## Task description
Reproduce the material verbatim, from its first line through the line containing "to drop the taunting and offer the other", including both of those lines.

## Given entries

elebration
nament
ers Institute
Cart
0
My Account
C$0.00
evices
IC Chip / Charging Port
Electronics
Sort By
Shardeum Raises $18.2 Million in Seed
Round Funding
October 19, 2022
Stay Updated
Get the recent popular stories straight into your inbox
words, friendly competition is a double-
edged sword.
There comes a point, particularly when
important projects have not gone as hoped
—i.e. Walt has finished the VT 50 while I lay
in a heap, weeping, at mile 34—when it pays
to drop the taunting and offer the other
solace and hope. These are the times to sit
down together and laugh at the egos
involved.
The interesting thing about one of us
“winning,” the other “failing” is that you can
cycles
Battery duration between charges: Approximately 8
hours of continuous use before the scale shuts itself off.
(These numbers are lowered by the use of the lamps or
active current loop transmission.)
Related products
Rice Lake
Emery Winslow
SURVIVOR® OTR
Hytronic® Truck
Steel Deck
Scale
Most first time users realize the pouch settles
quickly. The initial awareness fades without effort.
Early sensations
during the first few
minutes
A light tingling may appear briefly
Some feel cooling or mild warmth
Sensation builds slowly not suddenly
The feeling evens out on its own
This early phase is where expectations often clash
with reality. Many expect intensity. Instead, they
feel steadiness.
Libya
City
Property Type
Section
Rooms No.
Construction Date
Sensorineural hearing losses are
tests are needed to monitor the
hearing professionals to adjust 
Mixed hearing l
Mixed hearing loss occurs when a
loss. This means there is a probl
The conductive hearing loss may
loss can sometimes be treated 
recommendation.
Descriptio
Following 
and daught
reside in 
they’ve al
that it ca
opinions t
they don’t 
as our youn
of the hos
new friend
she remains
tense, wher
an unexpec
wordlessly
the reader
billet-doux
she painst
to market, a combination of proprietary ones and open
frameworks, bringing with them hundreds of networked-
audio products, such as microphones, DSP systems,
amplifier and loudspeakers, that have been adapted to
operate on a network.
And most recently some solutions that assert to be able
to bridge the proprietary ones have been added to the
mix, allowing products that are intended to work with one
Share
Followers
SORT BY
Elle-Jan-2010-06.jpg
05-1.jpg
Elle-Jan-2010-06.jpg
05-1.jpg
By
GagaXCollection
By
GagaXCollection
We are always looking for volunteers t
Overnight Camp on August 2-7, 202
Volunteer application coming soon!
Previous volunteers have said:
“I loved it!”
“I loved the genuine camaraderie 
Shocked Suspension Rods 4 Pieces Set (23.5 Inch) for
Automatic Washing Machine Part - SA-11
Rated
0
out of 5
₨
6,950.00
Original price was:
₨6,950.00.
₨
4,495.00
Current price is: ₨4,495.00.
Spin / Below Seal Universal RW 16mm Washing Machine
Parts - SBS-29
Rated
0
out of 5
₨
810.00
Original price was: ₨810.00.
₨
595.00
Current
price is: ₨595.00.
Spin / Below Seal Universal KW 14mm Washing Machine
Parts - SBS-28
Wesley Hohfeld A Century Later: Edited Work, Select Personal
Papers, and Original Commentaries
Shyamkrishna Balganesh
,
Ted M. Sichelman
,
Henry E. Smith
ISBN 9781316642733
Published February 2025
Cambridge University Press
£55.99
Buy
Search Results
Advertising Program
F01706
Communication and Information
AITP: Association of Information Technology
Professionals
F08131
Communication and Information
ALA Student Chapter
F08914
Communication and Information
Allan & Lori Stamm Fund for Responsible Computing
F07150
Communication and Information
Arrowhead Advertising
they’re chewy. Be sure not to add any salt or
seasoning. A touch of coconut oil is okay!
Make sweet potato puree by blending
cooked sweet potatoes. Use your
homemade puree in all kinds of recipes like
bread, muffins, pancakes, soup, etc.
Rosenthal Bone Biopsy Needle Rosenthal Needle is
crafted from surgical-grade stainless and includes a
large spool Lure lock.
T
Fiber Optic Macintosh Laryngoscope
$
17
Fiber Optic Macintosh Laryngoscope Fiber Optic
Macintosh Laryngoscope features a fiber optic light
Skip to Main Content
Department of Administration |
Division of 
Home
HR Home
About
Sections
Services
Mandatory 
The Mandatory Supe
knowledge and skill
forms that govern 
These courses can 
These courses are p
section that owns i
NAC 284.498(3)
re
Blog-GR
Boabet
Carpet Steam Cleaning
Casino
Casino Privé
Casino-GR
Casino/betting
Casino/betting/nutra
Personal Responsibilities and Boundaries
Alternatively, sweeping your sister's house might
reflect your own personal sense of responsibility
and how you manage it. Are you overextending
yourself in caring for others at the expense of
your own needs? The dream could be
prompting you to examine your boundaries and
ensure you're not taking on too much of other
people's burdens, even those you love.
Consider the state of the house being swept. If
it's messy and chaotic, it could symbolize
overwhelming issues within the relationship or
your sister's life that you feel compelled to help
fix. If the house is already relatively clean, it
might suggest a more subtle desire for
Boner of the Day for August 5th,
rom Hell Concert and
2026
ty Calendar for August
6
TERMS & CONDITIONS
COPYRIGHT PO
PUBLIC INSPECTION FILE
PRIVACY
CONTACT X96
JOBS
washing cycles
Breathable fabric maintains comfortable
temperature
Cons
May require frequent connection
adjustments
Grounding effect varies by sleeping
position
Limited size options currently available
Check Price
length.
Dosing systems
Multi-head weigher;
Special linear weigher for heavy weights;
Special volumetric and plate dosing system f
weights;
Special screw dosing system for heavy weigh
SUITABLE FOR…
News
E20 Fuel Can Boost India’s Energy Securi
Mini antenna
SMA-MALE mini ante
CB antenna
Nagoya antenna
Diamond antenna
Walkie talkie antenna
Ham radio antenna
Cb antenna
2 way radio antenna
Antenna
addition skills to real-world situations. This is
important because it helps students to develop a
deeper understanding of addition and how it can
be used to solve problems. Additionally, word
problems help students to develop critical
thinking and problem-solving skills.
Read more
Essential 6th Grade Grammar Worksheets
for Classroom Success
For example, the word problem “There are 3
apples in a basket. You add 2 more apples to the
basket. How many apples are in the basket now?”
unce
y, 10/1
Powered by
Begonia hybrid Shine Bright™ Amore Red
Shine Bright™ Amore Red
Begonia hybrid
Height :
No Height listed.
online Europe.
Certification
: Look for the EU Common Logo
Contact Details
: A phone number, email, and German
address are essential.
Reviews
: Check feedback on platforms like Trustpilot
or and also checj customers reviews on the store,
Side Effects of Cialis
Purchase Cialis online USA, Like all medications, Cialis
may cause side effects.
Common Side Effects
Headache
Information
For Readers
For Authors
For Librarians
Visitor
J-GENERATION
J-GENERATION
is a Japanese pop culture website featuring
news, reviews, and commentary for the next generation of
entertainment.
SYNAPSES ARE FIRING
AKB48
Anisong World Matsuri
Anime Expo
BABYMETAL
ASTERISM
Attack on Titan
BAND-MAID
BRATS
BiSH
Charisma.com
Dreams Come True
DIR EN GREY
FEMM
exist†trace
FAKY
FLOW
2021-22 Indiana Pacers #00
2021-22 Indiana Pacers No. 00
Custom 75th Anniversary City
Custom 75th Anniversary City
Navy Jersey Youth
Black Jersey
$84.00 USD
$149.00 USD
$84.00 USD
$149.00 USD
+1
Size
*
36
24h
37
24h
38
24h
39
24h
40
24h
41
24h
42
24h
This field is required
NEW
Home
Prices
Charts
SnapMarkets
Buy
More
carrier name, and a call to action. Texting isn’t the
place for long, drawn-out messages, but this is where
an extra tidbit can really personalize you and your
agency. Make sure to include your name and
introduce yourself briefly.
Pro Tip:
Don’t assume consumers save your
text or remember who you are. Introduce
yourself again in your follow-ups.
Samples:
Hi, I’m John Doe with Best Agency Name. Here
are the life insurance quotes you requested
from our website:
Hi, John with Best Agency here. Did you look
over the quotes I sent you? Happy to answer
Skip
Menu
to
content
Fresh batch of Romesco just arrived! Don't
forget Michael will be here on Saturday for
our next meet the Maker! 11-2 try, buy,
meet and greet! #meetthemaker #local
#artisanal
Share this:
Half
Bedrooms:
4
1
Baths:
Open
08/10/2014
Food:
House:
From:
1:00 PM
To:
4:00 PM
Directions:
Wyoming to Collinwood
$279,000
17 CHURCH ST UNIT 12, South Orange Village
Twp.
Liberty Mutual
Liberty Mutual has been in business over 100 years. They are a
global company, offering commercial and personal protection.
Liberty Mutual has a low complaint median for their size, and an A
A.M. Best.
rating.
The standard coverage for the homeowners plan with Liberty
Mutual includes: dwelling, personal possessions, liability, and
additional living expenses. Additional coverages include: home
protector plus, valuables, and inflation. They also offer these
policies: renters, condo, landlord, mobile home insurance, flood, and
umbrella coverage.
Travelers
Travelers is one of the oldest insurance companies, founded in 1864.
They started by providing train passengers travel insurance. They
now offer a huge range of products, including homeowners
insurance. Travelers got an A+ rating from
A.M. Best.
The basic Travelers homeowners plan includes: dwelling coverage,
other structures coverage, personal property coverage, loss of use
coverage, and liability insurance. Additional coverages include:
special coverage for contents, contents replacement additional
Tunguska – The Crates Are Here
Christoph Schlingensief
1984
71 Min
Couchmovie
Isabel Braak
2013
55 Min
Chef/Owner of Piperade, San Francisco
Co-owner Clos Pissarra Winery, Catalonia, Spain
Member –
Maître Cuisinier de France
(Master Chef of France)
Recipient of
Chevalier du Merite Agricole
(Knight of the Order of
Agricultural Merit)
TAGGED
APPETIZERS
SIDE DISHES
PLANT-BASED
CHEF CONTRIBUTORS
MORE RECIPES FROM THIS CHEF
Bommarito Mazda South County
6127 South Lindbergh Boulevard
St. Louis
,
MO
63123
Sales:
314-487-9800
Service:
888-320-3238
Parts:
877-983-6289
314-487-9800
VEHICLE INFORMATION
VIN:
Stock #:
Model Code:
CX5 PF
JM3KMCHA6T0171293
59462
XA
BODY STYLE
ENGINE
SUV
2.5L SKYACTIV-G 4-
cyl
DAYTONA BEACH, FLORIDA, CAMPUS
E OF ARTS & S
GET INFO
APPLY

## Answer section
elebration
nament
ers Institute
Cart
0
My Account
C$0.00
evices
IC Chip / Charging Port
Electronics
Sort By
Shardeum Raises $18.2 Million in Seed
Round Funding
October 19, 2022
Stay Updated
Get the recent popular stories straight into your inbox
words, friendly competition is a double-
edged sword.
There comes a point, particularly when
important projects have not gone as hoped
—i.e. Walt has finished the VT 50 while I lay
in a heap, weeping, at mile 34—when it pays
to drop the taunting and offer the other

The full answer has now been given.